During the car ride over to Don Bosco Feeding Center, I learned from Jomar that this community in Calauan created as a resettlement area for people displaced by natural disasters and conflict. The community was established with little infrastructure and counted few job opportunities, hunger and poverty rates are high. When RAHP was established in 2015, Calauan was an area they received multiple requests for food distribution.

Amid the drum of the cleavers chopping and metal spoons clanging against woks at Don Bosco, I spoke with Dediles about how the school feeding program there was made possible through RAHP’s support. “We didn’t really have a school feeding program here before,” said Dediles, when I asked what the program was like before they started partnering with RAHP in 2016. “The health department wants to help us, but the budget from the government was not enough. Rise Against Hunger’s partnership was the answer of every problem here in Calauan, especially in food.”

For the past eight years, the food bank has provided rice-soy meal supplements, vegetables, and other food staples, which Don Bosco uses to serve thousands of meals nearly every single day. Not only have these meals provided sustenance for children who might not otherwise receive a reliable, nutritious hot meal to help them grow and develop; feeding programs like this one also improve academic outcomes and incentivize children to stay in school.

“For some of the students, before, they couldn’t go to school because their stomach was empty so they can’t join the activities,” Dediles said. Children who have enough to eat are also much more likely to do well in school. Thanks to the school feeding program, over 3,500 children receive meals every day from the Don Bosco Feeding Center. And on a monthly basis, the center conducts nutrition monitoring and measures the children’s heights and weights to track their growth and development, especially those that are severely undernourished.

As Dediles led me to the meal packaging area, fragrant wafts of soy and fish sauce filled the air and a cook brought out a huge pan of the finished pancit, which she started packaging into smaller containers for lunchtime distribution. Soon, the women transitioned to cleaning and getting ready for the next day of food preparation, and I was amazed to learn just how much time and energy these women dedicate to this job, which is fully voluntary. “They come here at 5:00 in the morning … Most of the women live nearby, and some of them have been volunteers for five or six years here. They come every day, Monday through Sunday. Being a volunteer is a part of their daily life,” said Dediles.

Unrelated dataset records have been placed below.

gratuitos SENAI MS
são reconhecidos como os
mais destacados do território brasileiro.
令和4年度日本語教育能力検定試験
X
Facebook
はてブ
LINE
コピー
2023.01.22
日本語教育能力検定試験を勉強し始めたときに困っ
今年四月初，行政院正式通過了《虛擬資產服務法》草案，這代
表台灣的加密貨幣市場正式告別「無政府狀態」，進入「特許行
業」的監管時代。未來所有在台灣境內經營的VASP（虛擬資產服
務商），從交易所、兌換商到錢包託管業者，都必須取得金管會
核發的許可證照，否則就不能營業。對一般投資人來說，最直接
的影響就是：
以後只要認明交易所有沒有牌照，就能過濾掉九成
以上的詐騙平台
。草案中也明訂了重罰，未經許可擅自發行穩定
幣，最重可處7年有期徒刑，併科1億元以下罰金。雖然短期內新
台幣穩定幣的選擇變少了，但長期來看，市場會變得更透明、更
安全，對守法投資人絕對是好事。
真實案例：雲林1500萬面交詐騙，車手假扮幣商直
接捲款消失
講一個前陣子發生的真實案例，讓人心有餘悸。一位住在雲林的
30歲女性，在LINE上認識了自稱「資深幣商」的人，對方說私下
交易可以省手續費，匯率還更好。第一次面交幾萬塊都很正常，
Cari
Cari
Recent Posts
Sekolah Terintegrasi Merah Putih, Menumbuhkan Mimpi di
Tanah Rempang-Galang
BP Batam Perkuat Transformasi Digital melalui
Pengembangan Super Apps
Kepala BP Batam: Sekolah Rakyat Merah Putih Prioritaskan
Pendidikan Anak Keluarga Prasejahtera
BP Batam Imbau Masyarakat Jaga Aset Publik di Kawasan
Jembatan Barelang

Though our conversation was only about 20 minutes long, Dediles’ passion and enthusiasm for this work were contagious and left me thinking that we had been talking for hours. “I really enjoy working here,” she told me excitedly, laughing. “When I get to see and monitor the children [‘s nutritional status], I feel so lucky that I am here [and to be the one] helping them. So, I’m so grateful to be here at Don Bosco Calauan.”

As Fleras and I said our goodbyes and hopped in the car to visit another school feeding program supported by RAHP, I was filled with gratitude and awe for the community of women at the Don Bosco Feeding Center who demonstrate unwavering commitment to ending child hunger and the impact that the food bank has on children and community’s livelihoods.